Art: In Chicago

2 minute read
TIME

Opened the 37th annual exhibit of American painting and sculpture at the Chicago Art Institute. The pictures, 325 in number, had been chosen by a jury which for many weeks searched the U. S., selecting from proposed entries those which best recommended themselves to the eye, with a continual hope of discovering among young artists some mute, inglorious Millet, some untrumpeted Whistler or coy Corot. The pictures were put on view; prizes were awarded. To Eugene F. Savage of Manhattan went the Frank G. Logan medal, carrying with it $1,500, for his painting Recessional, which showed (lifesize) the Four Horsemen of the Apocalypse, fire in their nostrils, clouds in their hair, racing and racing down the midway of eternity. Malcolm Parcell, also of Manhattan, took the Logan $1,000 prize and the Wait Harris $300 award for his two portraits, Jim McKee and My Mother, the latter of which was acclaimed as one of the most exquisite productions ever hung in one of the Institute’s U. S. exhibitions.
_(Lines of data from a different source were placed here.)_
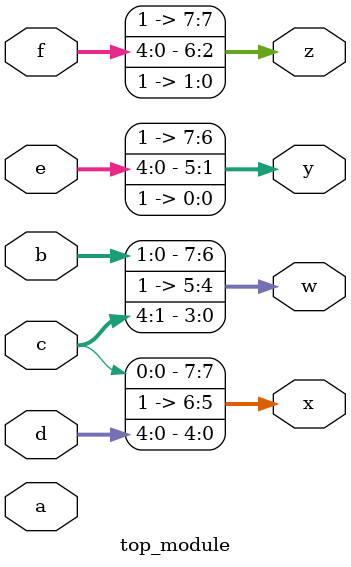
<source format=sv>
module top_module (
    input [4:0] a,
    input [4:0] b,
    input [4:0] c,
    input [4:0] d,
    input [4:0] e,
    input [4:0] f,
    output [7:0] w,
    output [7:0] x,
    output [7:0] y,
    output [7:0] z
);
    assign {w, x, y, z} = {{a, 2'b11}, {b, 2'b11}, {c, 2'b11}, {d, 2'b11}, {e, 2'b11}, {f, 2'b11}};
endmodule

</source>
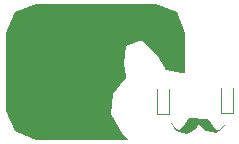
<source format=gto>
G04 #@! TF.FileFunction,Legend,Top*
%FSLAX46Y46*%
G04 Gerber Fmt 4.6, Leading zero omitted, Abs format (unit mm)*
G04 Created by KiCad (PCBNEW 4.0.4-stable) date 08/29/17 21:10:05*
%MOMM*%
%LPD*%
G01*
G04 APERTURE LIST*
%ADD10C,0.100000*%
%ADD11C,0.120000*%
G04 APERTURE END LIST*
D10*
G36*
X17095014Y-8103675D02*
X10493452Y-7784146D01*
X10630425Y-6067271D01*
X11610518Y-4839991D01*
X11764072Y-4742806D01*
X11722386Y-4565858D01*
X11558131Y-3499566D01*
X11745407Y-2006086D01*
X13081354Y-1524144D01*
X14394651Y-2781445D01*
X15040970Y-3897759D01*
X15078427Y-3975905D01*
X15155701Y-4015226D01*
X16503968Y-4297572D01*
X16760680Y-4299077D01*
X16760680Y-882188D01*
X16036269Y866445D01*
X14287637Y1590856D01*
X4082137Y1590856D01*
X4082117Y1590891D01*
X2333484Y866480D01*
X1609073Y-882153D01*
X1609073Y-7478895D01*
X2333484Y-9227526D01*
X4082117Y-9951938D01*
X11984945Y-9951938D01*
X11507858Y-9509568D01*
X10493452Y-7784146D01*
X17095014Y-8103675D01*
X16605607Y-8859749D01*
X16223090Y-9124549D01*
X15868820Y-8977963D01*
X15271404Y-8126197D01*
X16014786Y-9163744D01*
X16890070Y-9459902D01*
X17646516Y-8990156D01*
X17959473Y-8568193D01*
X18534989Y-9220612D01*
X19459301Y-9350772D01*
X20579351Y-8180700D01*
X19702573Y-9167478D01*
X19399695Y-9105011D01*
X18715295Y-8204093D01*
X17095014Y-8103675D01*
X17095014Y-8103675D01*
G37*
D11*
X19817260Y-7684040D02*
X20817260Y-7684040D01*
X20817260Y-7684040D02*
X20817260Y-5584040D01*
X19817260Y-7684040D02*
X19817260Y-5584040D01*
X14407260Y-7716040D02*
X15407260Y-7716040D01*
X15407260Y-7716040D02*
X15407260Y-5616040D01*
X14407260Y-7716040D02*
X14407260Y-5616040D01*
M02*

</source>
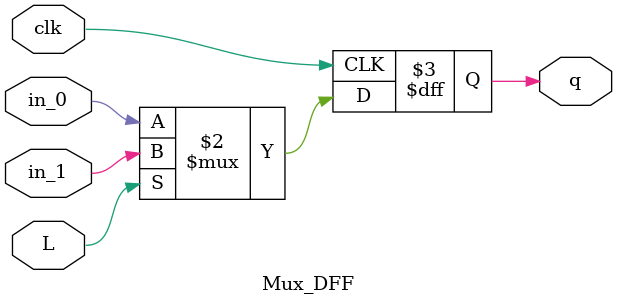
<source format=v>
module top_module (
	input [2:0] SW,      // R
	input [1:0] KEY,     // L and clk
	output [2:0] LEDR);  // Q
    
    Mux_DFF mux_dff_1(.clk(KEY[0]), .in_0(LEDR[2]), .in_1(SW[0]), .L(KEY[1]), .q(LEDR[0]));
    Mux_DFF mux_dff_2(.clk(KEY[0]), .in_0(LEDR[0]), .in_1(SW[1]), .L(KEY[1]), .q(LEDR[1]));
    Mux_DFF mux_dff_3(.clk(KEY[0]), .in_0(LEDR[1] ^ LEDR[2]), .in_1(SW[2]), .L(KEY[1]), .q(LEDR[2]));

endmodule

module Mux_DFF(
    input clk,
    input in_0,
    input in_1,
    input L,
    output reg q
);
    always @(posedge clk) begin
        q <= L ? in_1 : in_0;
    end
    
endmodule
</source>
Young Women, ingratiatingly painted by Leon Droll of Chicago, won for that artist the Potter Palmer prize of $1,000, while one Charles Grafly of Philadelphia was given the last large award, the Keith Spalding $1,000 medal, for his sculpture, Study of a Head of War. Many others were solaced with minor prizes which, though their greatest weight was one of honor, were yet of substance enough to keep coal in studio stoves, tea in studio pots.